Review by Cole Groth
“Directed by Steven Spielberg” automatically elevates any film’s prestige. It’s a statement that anyone who enjoys movies will recognize and hold to a high standard. How does one of the greatest directors create a film about his life? The Fabelmans is the answer. Spielberg’s latest is the (literal) story of a lifetime. It’s a film that celebrates the art of movie-making and will move audiences of all kinds when it releases.
The opening introduces us to the Fabelmans, a beautifully dysfunctional family loosely based on Spielberg’s childhood. A young Samuel “Sammy” Fabelman (Mateo Zoryon Francis-DeFord) is taken to see his first-ever movie, which ignites a spark in his life that, unbeknownst to him, he will follow forever. Burt (Paul Dano) is his strict yet endearing father, and Mitzi (Michelle Williams) is his artistic and emotional mother. After receiving a train model for Hanukkah and subsequently crashing it, he gets a camera and records the crash with it. An older Sammy (Gabriel LaBelle) finds happiness in making short films with his family, including sisters Reggie (Julia Butters), Natalie (Keeley Karsten), and Lisa (Sophia Kopera).
The Fabelmans are perfectly written by Spielberg and Tony Kushner as a family unit to replicate many people’s experiences with their families. Each argument and emotional moment shared between the family feels realistic, which makes the audience feel more involved in the story that follows. Standing at an extraordinary 151 minutes long, we’re given ample time to learn how every character works. This long runtime allows for great scenes, such as when Boris (Judd Hirsch), Sammy’s great uncle, arrives for a night and explains how Sammy will have to balance his life as an artist and a family member. The script’s most potent moments lie in the relationship between Sammy and Mitzi. This mother-son duo has to continually reconcile their differences as they grow through life, just like typical families do. It’s hard not to get emotional at least once throughout this because of how relatable it can be. Whether you’re somebody who’s yearned to be a filmmaker, a person with a strained familial relationship, or if you’ve always dreamed of something bigger than yourself, you’ll find something that resonates with you.
Spielberg’s story is not quite as grand of a scale as the trailers would have you believe, with the family drama being one of the most dominating elements of the movie. Fortunately, the drama is incredible. Once Sammy moves to a new high school, he has to confront the effect of his Jewishness on how the world views him. Many of his classmates are grossly antisemitic, a theme that proves to be remarkably prescient. In contrast to the religious drama, as far as Spielberg’s movies go, this is one of his funniest films yet. After getting beat up one day, Sammy meets Monica (Chloe East), his love interest with whom he has his first kiss in an unbelievably funny scene. Since the film occasionally gets depressing, Spielberg and Kushner smartly work in little quips to keep the tone feeling fresh.
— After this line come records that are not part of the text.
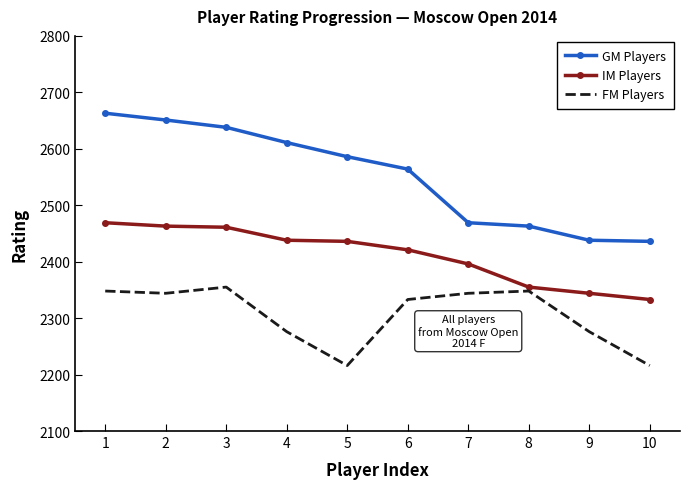

Rank the series at 10 from lowest to highest value.

FM Players, IM Players, GM Players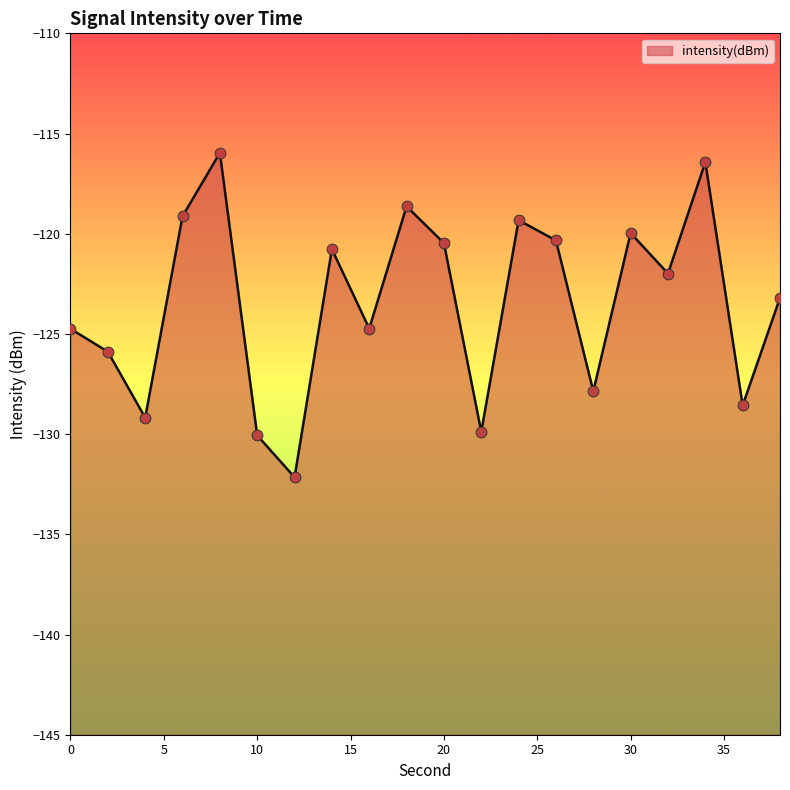

Between 8 and 18, which is larger?

8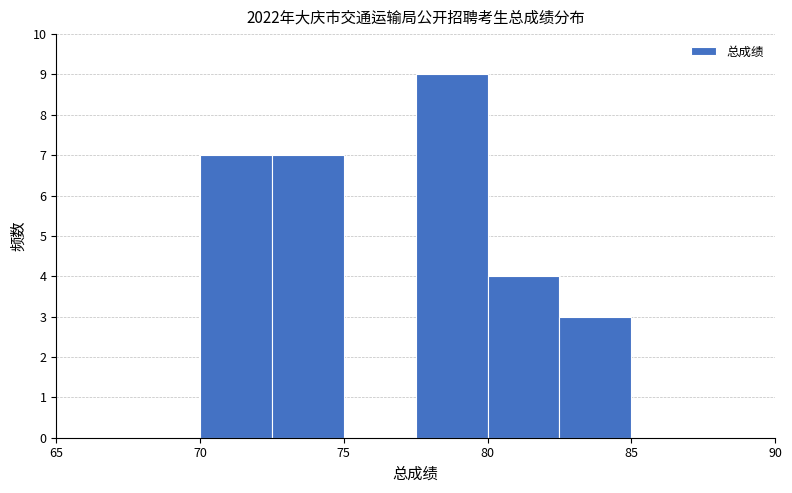

How tall is the bar that spans 70.0 to 72.5 on the x-axis? The values are not printed on the chart, so give them approximately, as read against the axis.

7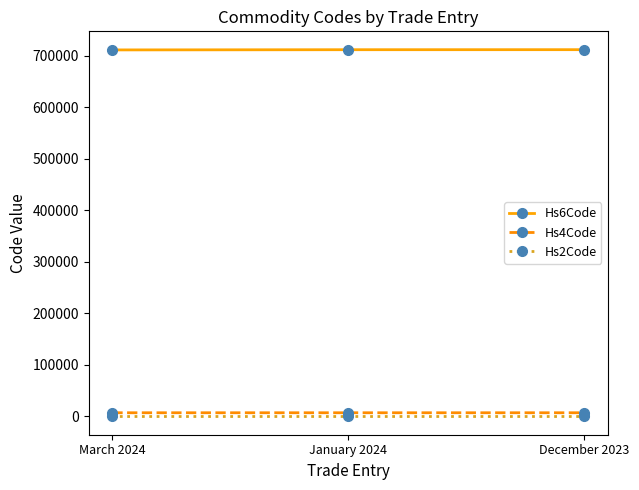

How many distinct data groups are displayed?

3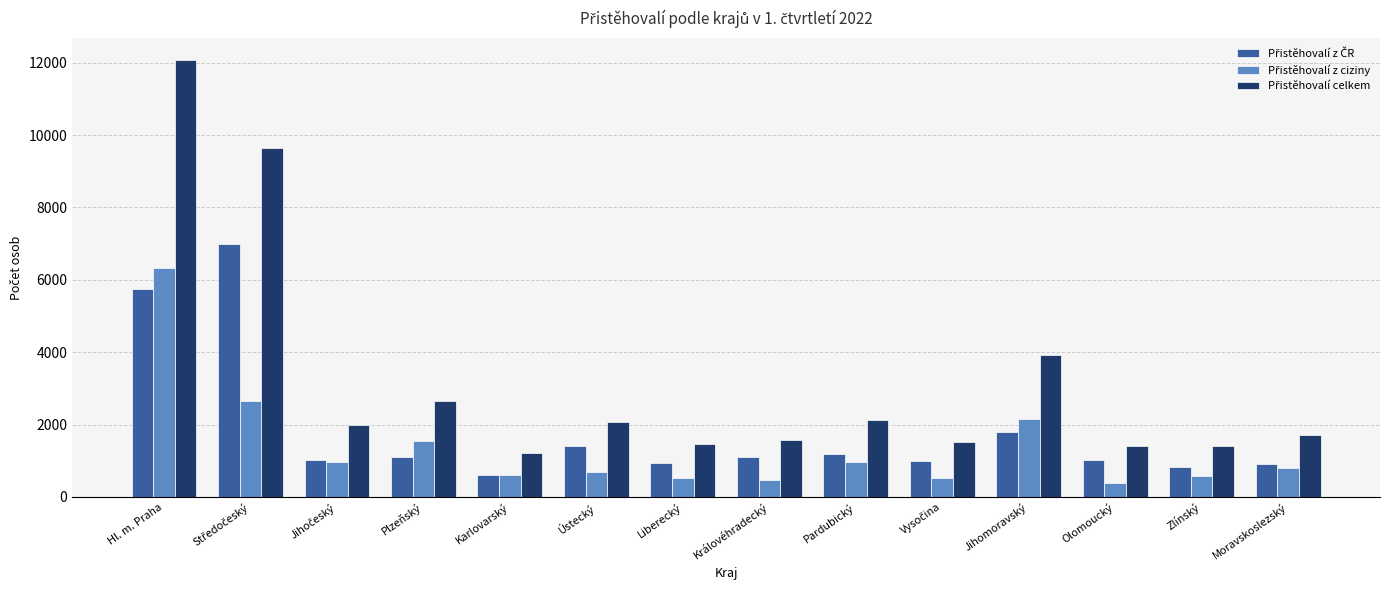

At which category is the sum across all series the highest?

Hl. m. Praha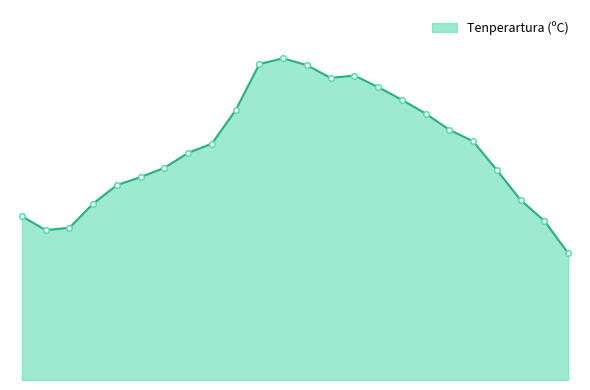

Is this an area chart (filled region under the line)?

Yes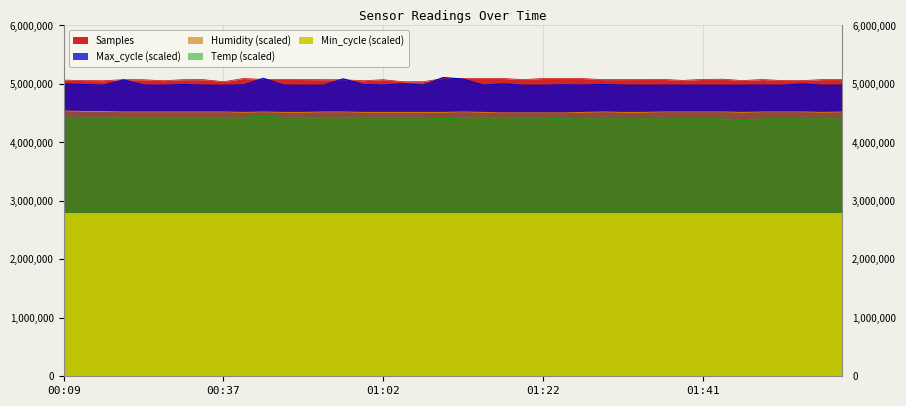

At which category is the sum across all series the highest?

00:45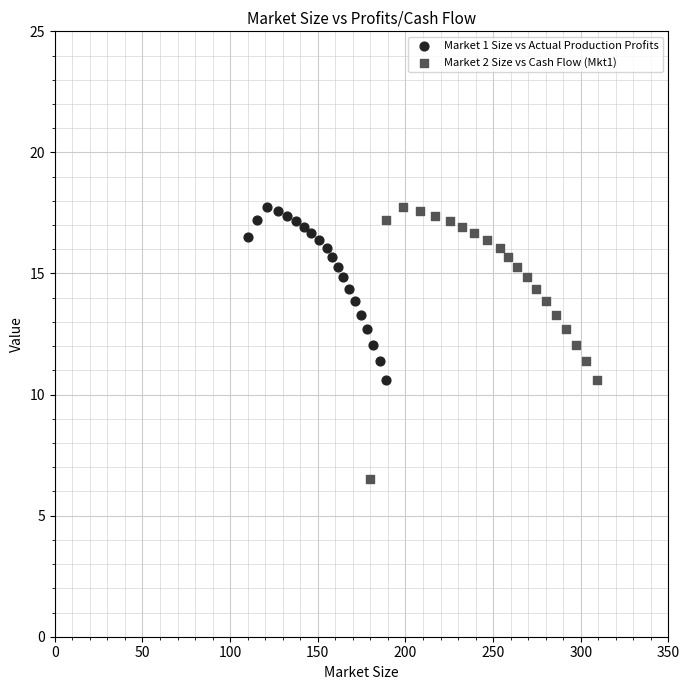

Which series reaches the minimum Y coordinate?

Market 2 Size vs Cash Flow (Mkt1)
The performances from many of the cast members are standouts and will undoubtedly fall onto the radar of voters for this year’s Oscars. Michelle Williams is a clear frontrunner for Best Actress, which makes sense after her breathless performance as Mitzi. Her tenderness shines through each scene, and she is one of the most complex characters in Spielberg’s filmography. Gabriel LaBelle is perfect as Sammy. He’s a caring presence who effortlessly portrays the complexities of growing up and what it’s like to have a passion. Paul Dano is incredible as a stern, tough-loving father who represents the core values of an older America. Seth Rogen gives his most outstanding performance yet as Bennie, a family friend who’s more complicated than he appears. Julia Butters is excellent as Sammy’s little sister, and I hope to see her in more stuff soon. The rest of the cast is directed to deliver their best performances thanks to the excellent script and director.
Technically, The Fabelmans is excellent. Janusz Kamiński’s cinematography emphasizes the magic of movie-making and moves us through multiple modes of film to achieve the emotional goals of Spielberg’s story. While the runtime is just over two and a half hours, it’s hard to notice that it’s that long. However, there are moments where the pacing is slightly off as if there was just one more cut that needed to be made to make this perfect. John Williams’s score is impressive, but it’s simply not in enough of the film to be thoroughly impactful. These minor issues don’t distract from the experience as a whole but keep the movie from being perfect.
2022 has been a great year for film, and while The Fabelmans might not be the definitive best of the year, it’s hard to argue that this is anything less than a masterpiece. It’s a primarily personal movie that works on every level. It’s an emotionally moving and technically stellar work of art that could have been director than none other than one of the greatest directors ever. Make no doubt about Steven Spielberg: he’s still able to make an enormously entertaining epic about anything. You can look forward to this receiving many nominations at this year’s Oscars, and it undeniably deserves most of them.
The Fabelmans releases exclusively in theaters on November 23rd.